Saved data entries
++++++

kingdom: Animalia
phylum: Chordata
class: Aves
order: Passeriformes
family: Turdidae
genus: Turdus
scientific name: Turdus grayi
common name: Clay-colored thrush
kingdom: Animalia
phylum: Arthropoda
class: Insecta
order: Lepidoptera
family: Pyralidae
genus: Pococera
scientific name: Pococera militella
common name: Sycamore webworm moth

++++++

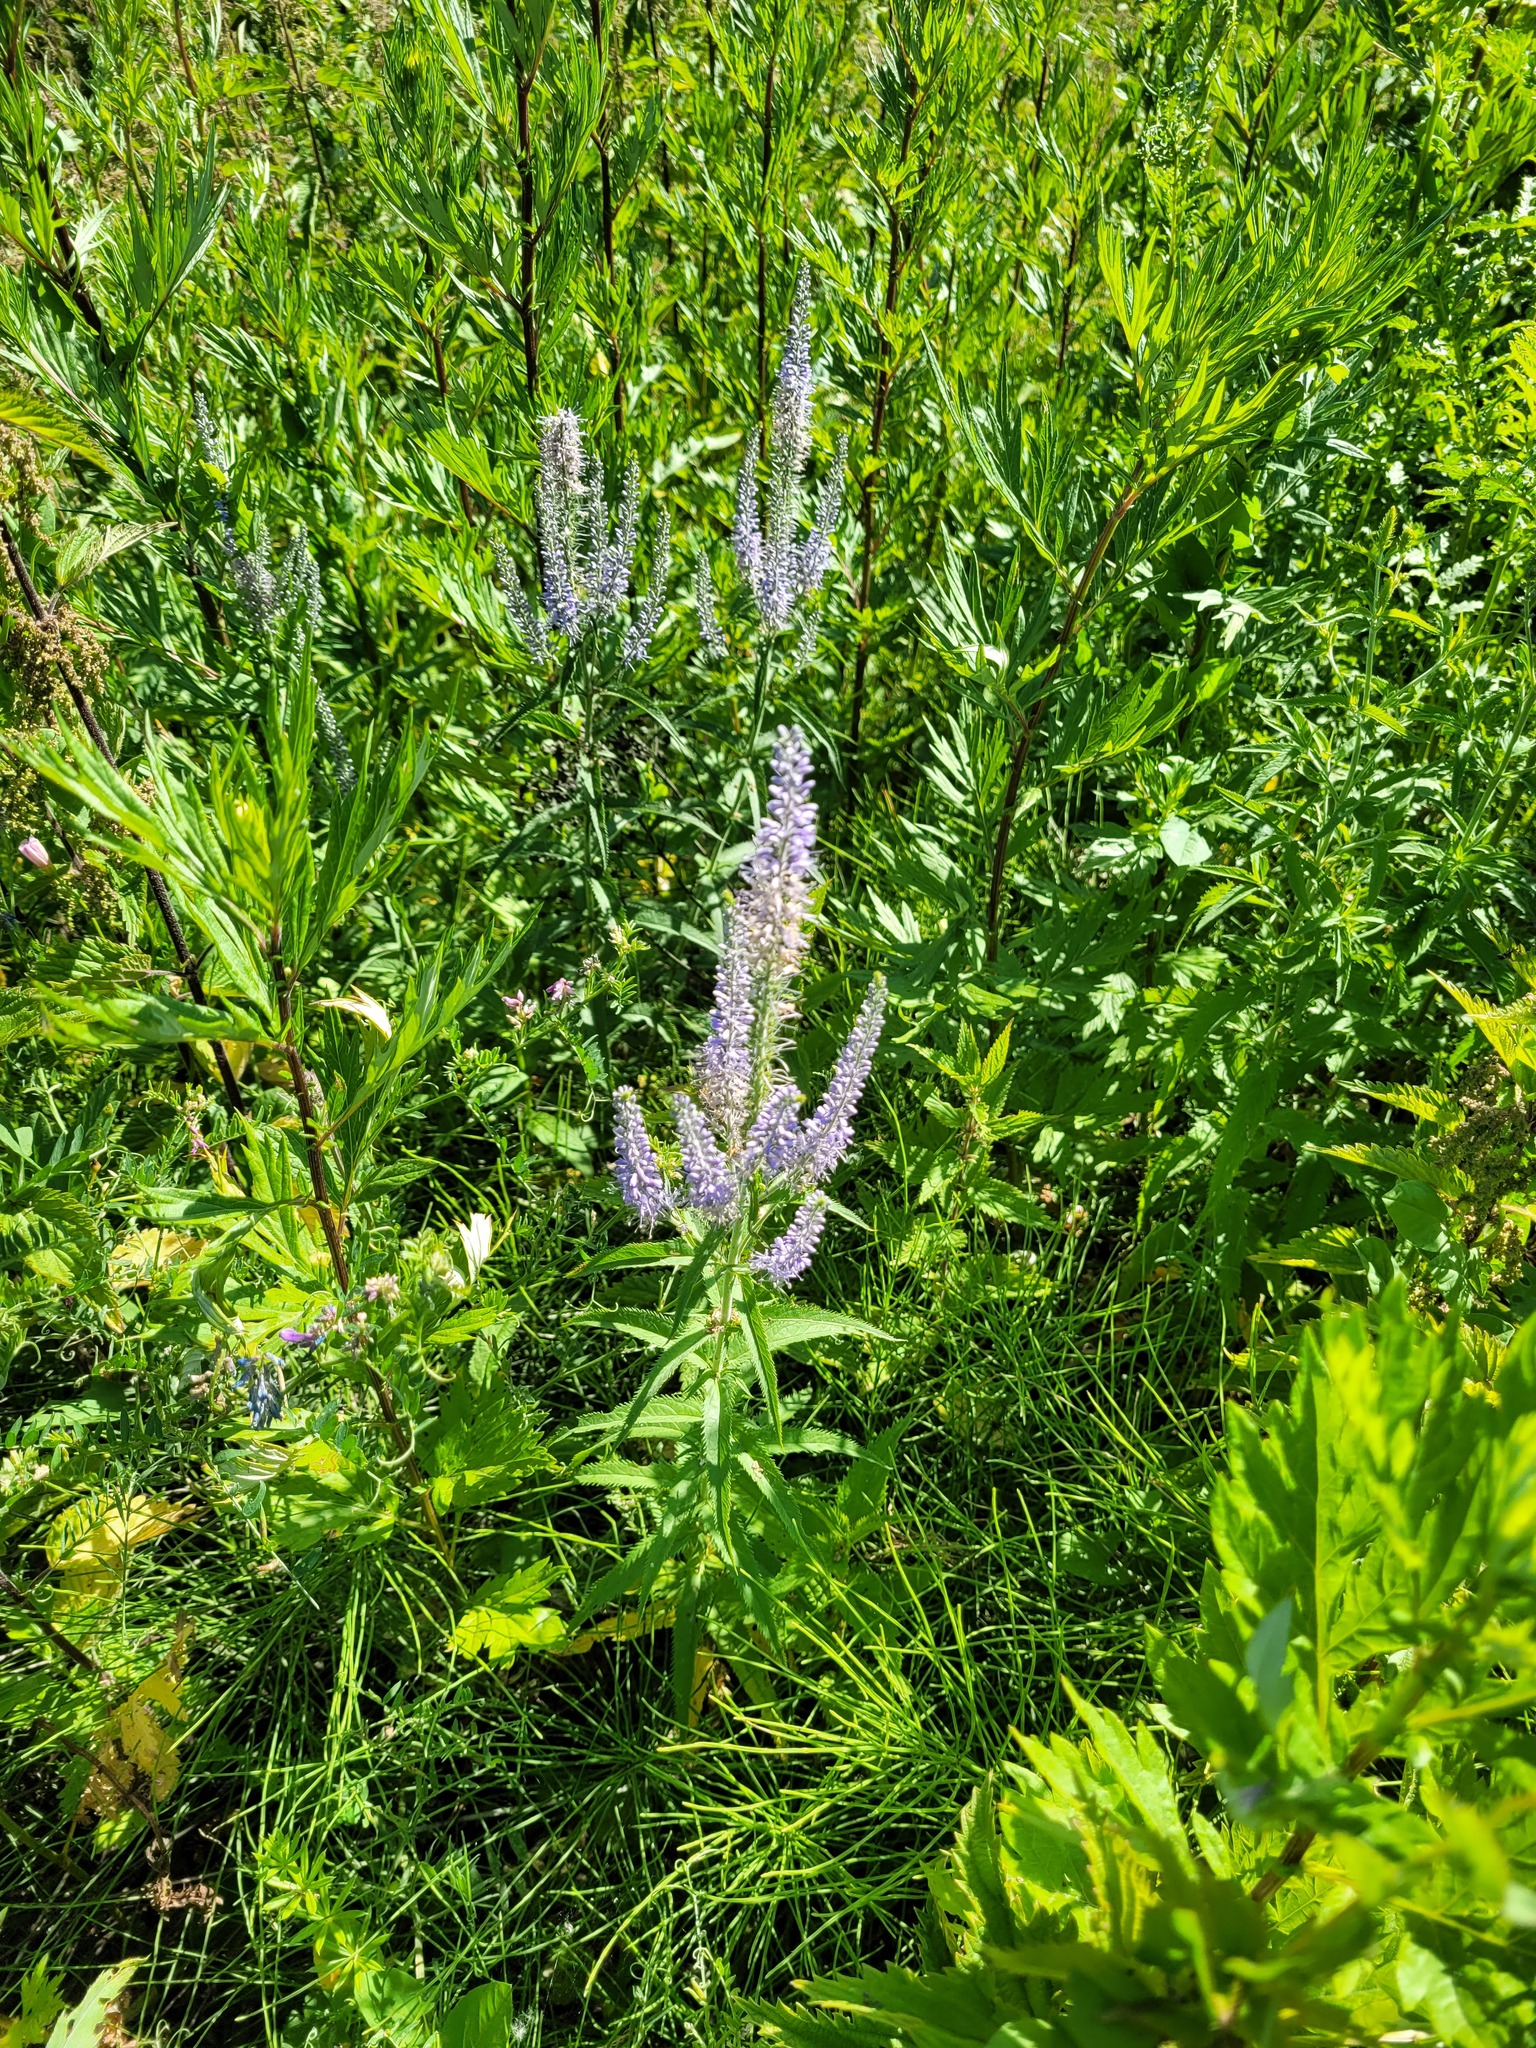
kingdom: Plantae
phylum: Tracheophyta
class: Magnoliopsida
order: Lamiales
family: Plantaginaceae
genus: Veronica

++++++

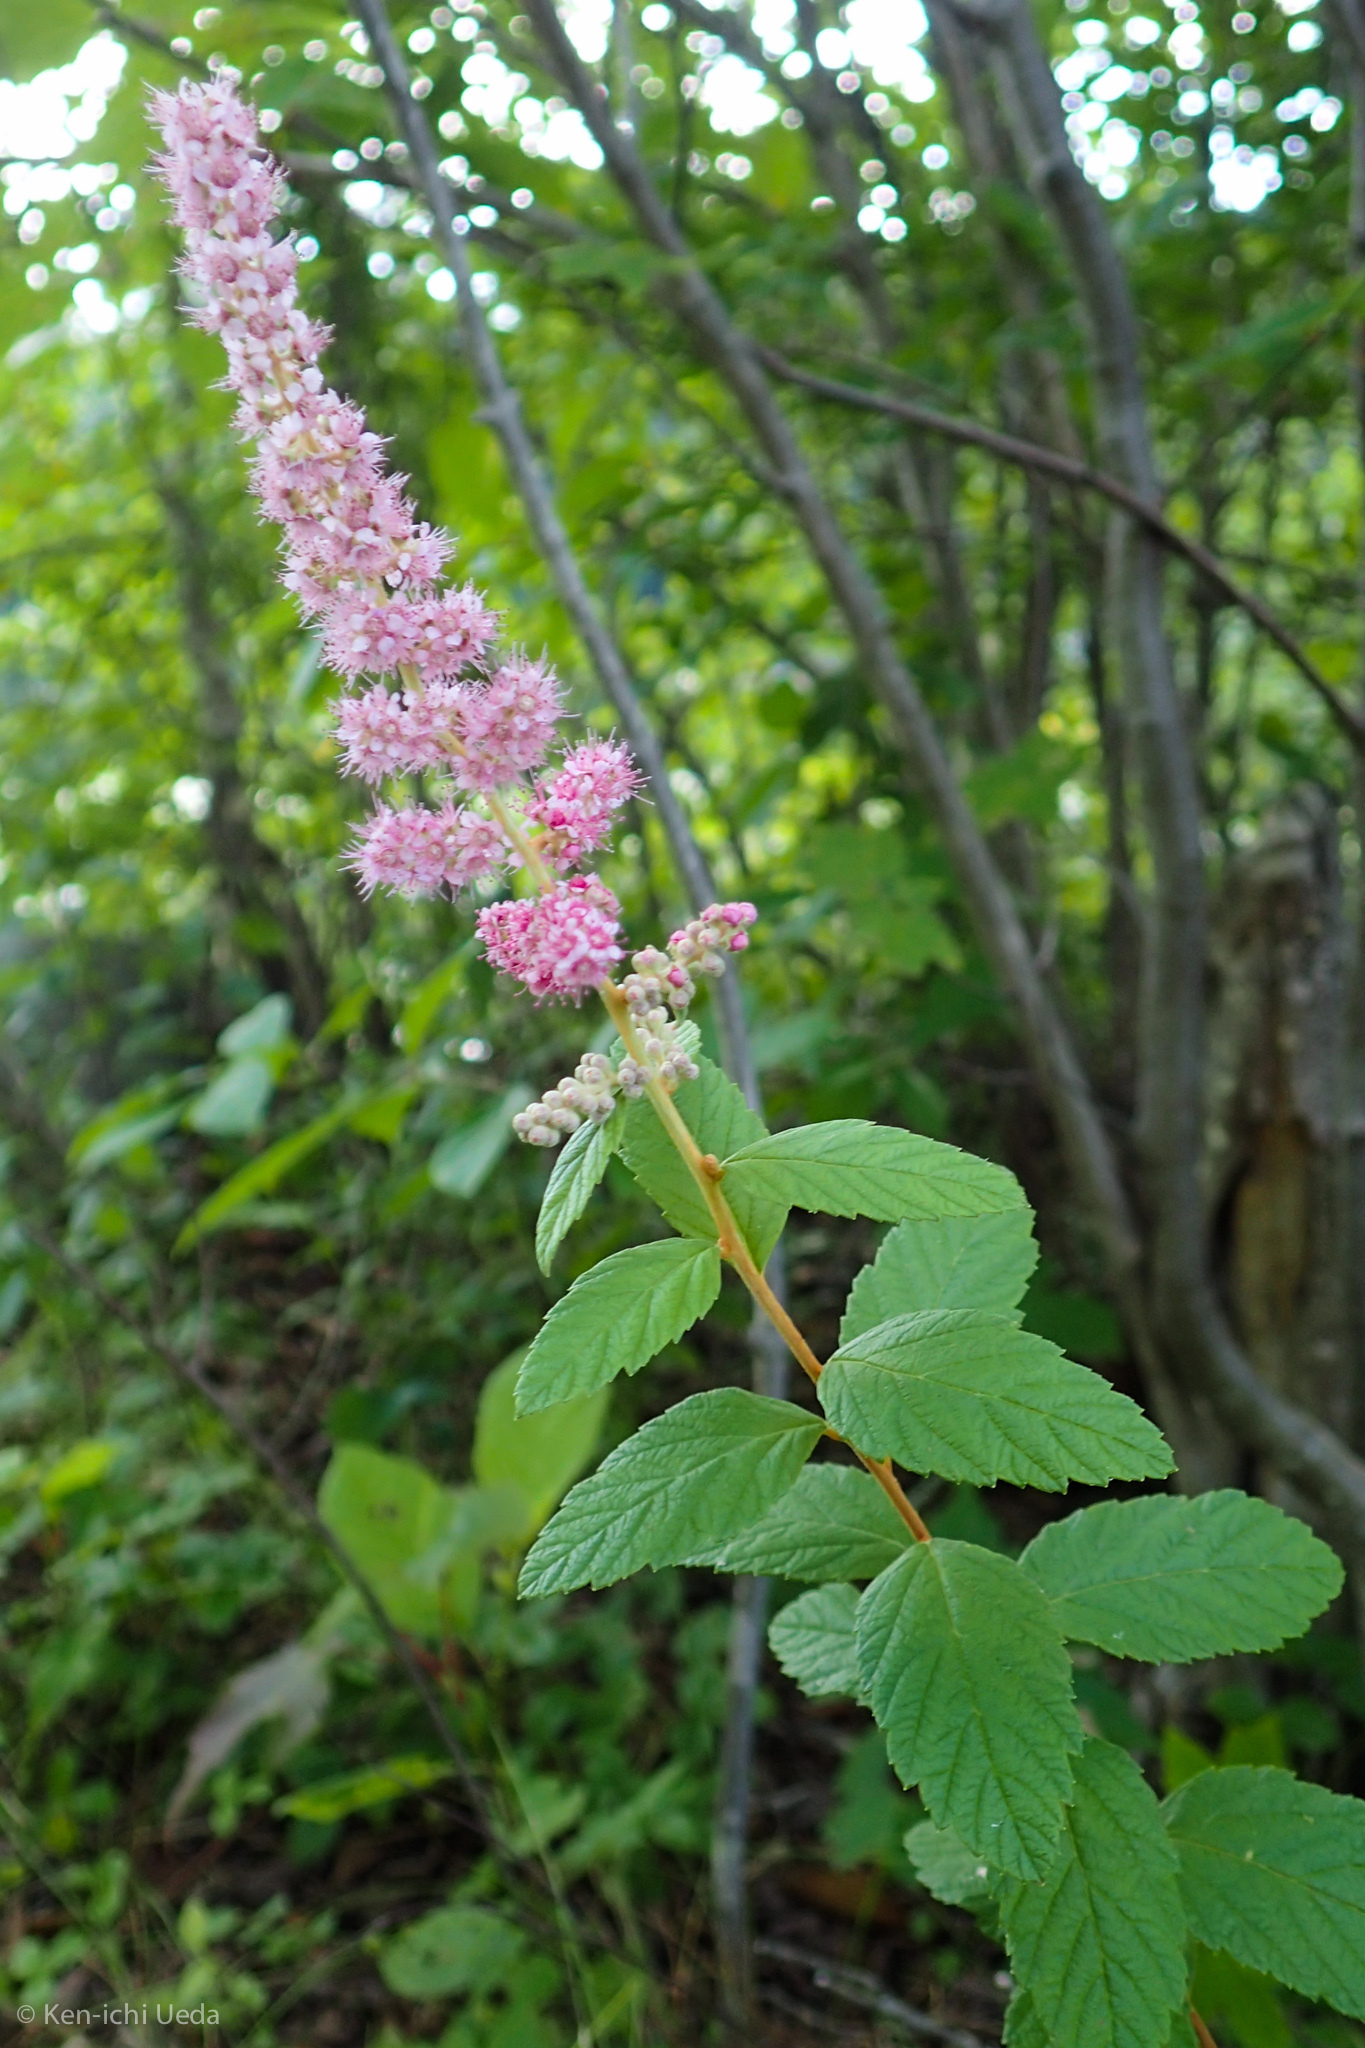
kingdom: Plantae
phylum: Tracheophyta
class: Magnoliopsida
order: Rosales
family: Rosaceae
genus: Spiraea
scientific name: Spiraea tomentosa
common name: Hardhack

++++++

Can you edit the entries starting at the line with "family: Turdidae" and ending at the line with "scientific name: Pococera militella" so that "scientific name" becomes "binomial name", leaving everything else in those lines as it is?

## [Answer to the exercise]
family: Turdidae
genus: Turdus
binomial name: Turdus grayi
common name: Clay-colored thrush
kingdom: Animalia
phylum: Arthropoda
class: Insecta
order: Lepidoptera
family: Pyralidae
genus: Pococera
binomial name: Pococera militella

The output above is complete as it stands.